*ABOUT THIS EXERCISE*
Copy out all lines of the listing below that hold "name".

START INPUT DATA

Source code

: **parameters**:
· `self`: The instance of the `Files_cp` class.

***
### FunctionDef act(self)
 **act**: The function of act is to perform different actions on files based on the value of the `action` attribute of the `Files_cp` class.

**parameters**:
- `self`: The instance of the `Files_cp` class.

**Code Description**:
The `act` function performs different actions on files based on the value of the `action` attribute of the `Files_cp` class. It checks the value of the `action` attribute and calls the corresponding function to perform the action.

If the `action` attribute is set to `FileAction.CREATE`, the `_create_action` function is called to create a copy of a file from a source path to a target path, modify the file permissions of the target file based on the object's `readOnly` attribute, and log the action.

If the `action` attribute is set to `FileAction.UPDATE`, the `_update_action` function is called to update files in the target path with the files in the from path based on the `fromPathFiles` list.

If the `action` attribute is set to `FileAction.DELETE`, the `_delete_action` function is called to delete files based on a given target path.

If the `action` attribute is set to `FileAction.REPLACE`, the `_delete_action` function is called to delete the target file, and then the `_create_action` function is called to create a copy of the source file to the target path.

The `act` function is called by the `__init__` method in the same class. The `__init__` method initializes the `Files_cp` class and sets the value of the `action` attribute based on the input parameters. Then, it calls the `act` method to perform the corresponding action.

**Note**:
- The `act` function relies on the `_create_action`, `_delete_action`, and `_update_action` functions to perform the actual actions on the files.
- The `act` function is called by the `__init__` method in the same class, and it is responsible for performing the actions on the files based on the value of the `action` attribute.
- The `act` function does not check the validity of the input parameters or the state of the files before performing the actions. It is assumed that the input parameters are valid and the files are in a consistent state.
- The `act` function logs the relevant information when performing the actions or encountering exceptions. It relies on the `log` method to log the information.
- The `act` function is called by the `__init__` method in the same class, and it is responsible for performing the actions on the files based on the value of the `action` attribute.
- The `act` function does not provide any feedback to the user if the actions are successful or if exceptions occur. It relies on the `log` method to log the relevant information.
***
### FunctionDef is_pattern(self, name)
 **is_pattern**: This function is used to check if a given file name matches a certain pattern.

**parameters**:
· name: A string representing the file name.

END INPUT DATA

*SOLUTION TO THIS PROBLEM*
### FunctionDef is_pattern(self, name)
 **is_pattern**: This function is used to check if a given file name matches a certain pattern.
· name: A string representing the file name.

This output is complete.